Under the bridge -- notice the tents, even in the background.
Yesterday in the rain and cold, we traveled down the block in our little neighborhood to bring coffee under the bridge.
It took me two months to go back there after she was killed, and the first time I went I felt terrified.
But there was something healing about walking back there, knowing that the intended outcome of her death -- fear and pain -- would not ultimately win.
An entire unexpected world bustles under this bridge; if you live in Dallas, it is one you have likely driven over hundreds of times, never realizing a strong community of people who truly have no home live there.
Sometimes we get caught in the trap of believing that people are homeless because they want to be.
And in some rare cases it may be true that if you asked a random homeless person, "Do you want to be homeless?" they would say, "Yes."
But more than likely that "yes" would be a surface answer, and if we really got to know that person, we would soon learn that their deepest hopes are for a different kind of life.
Yesterday, under the bridge, I remarked to a homeless man who came to get coffee, "Today is a really tough day to be out here."
And he said back to me, "Yes, but even with the sun shining down, every day is a tough day to be out here."
He has been homeless and living outside under this very bridge for four months.
Another man we met yesterday asked for help to get to rehab. He is caught in the underworld of drugs, but he wants to escape so badly. He just doesn't know how. He walked to the coffee cart from his makeshift bed, created just that day after his tent was swept away by the storm. He told us, unprompted, that he had come from his bed reading his Bible. "I read the Bible all the time," he said. "I just don't know how to get out of here."
If there is anything working with the homeless shows me, it's that my assumptions about people are so often wrong. I think we like to put people into categories like "homeless" and "don't want help"/"love their homeless life" so that we don't have to deal with them.
At least that's what I have always done. If I could rationalize their homeless state away by thinking that they wanted to be homeless, I could stay a long arm's length away from them. I could just see them as homeless and not as person.
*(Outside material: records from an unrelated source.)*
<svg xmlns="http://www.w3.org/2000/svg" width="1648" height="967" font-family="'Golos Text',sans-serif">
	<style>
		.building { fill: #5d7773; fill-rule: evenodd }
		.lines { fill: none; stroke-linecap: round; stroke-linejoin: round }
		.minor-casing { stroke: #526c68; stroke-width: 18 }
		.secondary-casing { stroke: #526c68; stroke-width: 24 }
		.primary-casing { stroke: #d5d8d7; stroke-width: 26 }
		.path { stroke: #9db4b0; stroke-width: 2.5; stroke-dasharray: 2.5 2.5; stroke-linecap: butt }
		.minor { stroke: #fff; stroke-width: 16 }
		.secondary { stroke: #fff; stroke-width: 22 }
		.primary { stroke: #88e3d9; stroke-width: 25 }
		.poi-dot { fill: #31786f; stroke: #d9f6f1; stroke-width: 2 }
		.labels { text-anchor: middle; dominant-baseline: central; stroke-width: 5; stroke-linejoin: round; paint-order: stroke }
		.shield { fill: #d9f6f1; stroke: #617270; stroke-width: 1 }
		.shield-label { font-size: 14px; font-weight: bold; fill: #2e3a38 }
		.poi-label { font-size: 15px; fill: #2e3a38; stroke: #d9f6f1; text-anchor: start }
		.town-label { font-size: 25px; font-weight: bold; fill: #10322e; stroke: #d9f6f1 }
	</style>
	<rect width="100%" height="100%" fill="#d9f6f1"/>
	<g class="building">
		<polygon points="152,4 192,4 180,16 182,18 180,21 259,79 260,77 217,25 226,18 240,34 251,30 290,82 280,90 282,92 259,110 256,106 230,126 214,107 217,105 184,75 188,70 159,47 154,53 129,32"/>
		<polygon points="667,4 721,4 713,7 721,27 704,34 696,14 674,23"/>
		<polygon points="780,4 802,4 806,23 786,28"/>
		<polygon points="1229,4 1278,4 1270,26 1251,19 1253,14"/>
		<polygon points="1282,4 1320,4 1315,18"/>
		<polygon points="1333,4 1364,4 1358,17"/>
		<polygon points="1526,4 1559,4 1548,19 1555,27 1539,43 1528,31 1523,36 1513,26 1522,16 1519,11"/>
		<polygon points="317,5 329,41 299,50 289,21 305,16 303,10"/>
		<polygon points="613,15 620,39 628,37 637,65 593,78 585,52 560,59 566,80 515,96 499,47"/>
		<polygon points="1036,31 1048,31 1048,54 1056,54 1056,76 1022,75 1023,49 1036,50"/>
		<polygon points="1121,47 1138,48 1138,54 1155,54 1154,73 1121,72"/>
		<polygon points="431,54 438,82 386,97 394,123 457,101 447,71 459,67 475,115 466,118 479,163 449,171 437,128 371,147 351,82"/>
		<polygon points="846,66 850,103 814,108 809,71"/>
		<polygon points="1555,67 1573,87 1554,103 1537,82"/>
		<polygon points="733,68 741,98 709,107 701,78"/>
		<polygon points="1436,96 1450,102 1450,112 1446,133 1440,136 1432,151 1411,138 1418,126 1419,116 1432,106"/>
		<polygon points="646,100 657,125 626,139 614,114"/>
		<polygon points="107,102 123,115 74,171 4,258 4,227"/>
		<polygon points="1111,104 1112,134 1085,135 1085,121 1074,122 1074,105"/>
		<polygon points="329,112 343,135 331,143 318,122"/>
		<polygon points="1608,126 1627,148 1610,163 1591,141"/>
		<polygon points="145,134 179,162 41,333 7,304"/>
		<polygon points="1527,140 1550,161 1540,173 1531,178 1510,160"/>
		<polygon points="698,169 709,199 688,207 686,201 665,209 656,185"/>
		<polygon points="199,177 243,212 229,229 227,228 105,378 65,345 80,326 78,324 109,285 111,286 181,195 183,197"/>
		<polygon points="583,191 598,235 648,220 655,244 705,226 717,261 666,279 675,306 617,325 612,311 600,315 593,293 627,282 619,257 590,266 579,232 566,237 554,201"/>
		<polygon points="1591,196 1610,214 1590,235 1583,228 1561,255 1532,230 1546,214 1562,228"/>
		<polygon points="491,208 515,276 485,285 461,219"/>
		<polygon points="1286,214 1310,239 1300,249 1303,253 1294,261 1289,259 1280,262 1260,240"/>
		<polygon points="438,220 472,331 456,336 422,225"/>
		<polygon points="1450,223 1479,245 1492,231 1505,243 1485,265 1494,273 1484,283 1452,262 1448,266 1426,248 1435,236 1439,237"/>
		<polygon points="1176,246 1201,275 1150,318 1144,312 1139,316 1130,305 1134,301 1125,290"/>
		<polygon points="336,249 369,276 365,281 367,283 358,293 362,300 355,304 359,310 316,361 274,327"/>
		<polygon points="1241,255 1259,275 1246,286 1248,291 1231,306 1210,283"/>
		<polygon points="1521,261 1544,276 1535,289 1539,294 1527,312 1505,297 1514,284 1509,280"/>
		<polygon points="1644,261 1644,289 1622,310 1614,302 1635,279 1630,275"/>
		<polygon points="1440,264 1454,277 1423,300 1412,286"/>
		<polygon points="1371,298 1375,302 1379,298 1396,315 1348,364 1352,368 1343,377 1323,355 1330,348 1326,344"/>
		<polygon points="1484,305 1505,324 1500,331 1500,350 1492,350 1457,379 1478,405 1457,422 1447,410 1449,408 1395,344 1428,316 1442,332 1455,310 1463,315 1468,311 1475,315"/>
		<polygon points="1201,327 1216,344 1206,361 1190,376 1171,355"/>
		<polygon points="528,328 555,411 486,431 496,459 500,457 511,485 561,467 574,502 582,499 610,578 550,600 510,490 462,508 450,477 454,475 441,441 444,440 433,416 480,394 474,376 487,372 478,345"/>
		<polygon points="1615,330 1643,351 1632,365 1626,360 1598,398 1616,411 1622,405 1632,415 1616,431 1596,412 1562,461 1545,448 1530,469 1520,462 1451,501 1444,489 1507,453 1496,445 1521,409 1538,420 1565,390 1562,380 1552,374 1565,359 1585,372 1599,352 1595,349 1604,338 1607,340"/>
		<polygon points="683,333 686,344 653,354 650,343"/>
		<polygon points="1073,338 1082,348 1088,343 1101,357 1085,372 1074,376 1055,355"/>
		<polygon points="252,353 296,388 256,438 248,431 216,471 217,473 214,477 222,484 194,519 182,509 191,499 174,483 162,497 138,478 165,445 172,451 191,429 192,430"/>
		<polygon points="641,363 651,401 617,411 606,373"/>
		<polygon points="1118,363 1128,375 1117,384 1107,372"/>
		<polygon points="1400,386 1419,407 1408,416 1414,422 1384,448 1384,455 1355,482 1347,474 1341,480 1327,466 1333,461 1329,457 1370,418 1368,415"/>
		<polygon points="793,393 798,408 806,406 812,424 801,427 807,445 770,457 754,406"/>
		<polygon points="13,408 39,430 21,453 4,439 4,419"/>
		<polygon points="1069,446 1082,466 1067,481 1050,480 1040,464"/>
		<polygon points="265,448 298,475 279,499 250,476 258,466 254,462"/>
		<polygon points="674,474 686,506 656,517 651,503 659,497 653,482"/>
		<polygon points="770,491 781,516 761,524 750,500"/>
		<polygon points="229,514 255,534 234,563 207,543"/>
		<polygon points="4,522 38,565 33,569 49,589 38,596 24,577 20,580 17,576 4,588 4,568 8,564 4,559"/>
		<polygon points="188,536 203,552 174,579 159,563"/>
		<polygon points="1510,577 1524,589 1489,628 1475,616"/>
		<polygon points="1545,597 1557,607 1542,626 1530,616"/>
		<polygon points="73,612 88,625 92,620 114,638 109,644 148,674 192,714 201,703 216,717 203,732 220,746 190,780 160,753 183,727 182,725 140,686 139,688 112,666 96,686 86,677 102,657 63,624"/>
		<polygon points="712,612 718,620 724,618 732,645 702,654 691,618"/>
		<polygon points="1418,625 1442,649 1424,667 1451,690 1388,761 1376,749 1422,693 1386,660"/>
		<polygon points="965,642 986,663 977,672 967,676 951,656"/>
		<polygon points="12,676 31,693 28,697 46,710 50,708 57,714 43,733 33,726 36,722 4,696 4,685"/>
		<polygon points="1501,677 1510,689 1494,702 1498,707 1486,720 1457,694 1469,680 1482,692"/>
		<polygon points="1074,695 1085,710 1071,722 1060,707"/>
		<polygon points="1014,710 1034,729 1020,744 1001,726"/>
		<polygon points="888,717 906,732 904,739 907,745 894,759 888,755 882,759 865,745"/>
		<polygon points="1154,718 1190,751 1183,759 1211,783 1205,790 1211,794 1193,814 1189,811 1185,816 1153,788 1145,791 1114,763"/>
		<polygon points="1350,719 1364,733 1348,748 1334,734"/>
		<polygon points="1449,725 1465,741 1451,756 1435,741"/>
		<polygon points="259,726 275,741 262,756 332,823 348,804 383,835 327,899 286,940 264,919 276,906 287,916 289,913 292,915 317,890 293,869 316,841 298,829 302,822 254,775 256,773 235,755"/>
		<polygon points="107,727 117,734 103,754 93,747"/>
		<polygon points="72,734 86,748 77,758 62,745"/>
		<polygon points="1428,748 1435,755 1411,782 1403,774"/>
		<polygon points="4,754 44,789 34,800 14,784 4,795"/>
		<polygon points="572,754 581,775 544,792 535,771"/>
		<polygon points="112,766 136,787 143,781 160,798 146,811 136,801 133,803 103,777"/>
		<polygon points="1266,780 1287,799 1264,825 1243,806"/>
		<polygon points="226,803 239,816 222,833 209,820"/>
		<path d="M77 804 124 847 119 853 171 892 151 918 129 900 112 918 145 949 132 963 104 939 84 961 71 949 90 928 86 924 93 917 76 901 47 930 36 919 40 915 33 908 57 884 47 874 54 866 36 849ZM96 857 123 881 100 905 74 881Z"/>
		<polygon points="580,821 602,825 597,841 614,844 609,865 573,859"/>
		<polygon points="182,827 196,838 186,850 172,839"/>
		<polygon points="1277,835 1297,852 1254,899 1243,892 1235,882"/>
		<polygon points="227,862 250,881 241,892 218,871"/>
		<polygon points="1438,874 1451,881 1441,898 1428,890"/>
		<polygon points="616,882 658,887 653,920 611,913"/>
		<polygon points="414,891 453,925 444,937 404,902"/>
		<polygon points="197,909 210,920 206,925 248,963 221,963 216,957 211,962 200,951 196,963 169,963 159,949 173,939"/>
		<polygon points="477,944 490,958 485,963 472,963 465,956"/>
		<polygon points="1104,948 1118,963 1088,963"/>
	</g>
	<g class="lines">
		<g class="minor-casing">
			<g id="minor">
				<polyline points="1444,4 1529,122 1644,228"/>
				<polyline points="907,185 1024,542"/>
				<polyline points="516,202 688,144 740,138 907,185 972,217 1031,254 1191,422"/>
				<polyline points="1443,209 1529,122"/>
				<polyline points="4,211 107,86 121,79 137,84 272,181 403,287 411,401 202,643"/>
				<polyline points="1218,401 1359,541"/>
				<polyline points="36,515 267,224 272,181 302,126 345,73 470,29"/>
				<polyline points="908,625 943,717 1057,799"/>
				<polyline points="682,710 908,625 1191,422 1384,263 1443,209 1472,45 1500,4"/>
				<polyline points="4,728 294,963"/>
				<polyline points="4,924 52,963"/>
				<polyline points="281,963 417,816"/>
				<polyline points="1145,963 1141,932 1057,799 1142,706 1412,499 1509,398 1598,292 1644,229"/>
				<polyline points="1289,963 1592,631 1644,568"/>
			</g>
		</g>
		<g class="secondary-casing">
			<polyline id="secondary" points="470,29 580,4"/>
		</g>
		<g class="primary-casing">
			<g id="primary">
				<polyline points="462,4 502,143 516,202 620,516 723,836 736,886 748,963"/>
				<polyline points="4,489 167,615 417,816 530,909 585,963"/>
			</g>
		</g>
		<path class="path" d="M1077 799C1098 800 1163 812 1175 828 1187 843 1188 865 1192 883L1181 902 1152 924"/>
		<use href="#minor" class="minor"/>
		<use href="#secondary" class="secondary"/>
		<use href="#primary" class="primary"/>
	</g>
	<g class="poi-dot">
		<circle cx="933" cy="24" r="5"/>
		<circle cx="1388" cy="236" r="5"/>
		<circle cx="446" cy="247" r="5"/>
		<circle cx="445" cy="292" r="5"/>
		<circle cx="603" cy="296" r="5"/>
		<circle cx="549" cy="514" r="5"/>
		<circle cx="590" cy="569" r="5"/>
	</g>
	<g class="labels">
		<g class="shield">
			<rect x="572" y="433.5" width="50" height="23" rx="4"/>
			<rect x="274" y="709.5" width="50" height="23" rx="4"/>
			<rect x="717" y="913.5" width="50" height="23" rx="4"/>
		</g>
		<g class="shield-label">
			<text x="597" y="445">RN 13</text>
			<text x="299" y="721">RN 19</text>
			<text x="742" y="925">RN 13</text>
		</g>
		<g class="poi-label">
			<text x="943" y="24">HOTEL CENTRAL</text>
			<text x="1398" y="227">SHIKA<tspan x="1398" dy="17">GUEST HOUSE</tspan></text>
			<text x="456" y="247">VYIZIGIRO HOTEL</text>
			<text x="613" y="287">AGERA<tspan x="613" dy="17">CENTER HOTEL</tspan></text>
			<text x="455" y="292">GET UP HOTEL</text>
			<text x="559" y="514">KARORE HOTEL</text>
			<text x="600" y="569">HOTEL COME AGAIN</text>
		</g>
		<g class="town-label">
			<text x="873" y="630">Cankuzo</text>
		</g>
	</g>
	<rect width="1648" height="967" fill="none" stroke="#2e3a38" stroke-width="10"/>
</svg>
But going under the bridge and hearing two different homeless men deeply desire a different life demands I see homelessness differently. It demands I begin to see each and every homeless person I encounter, including those I myself still write off after a year and half of doing this work, as human beings who likely -- albeit maybe only deep down -- desperately crave a new way to live.
And so we keep going. And we walk alongside. And there are no quick answers or easy fixes, but we are available for change to happen. But it is not just change for the person who is homeless; it is deep -- and I think much deeper -- change for us.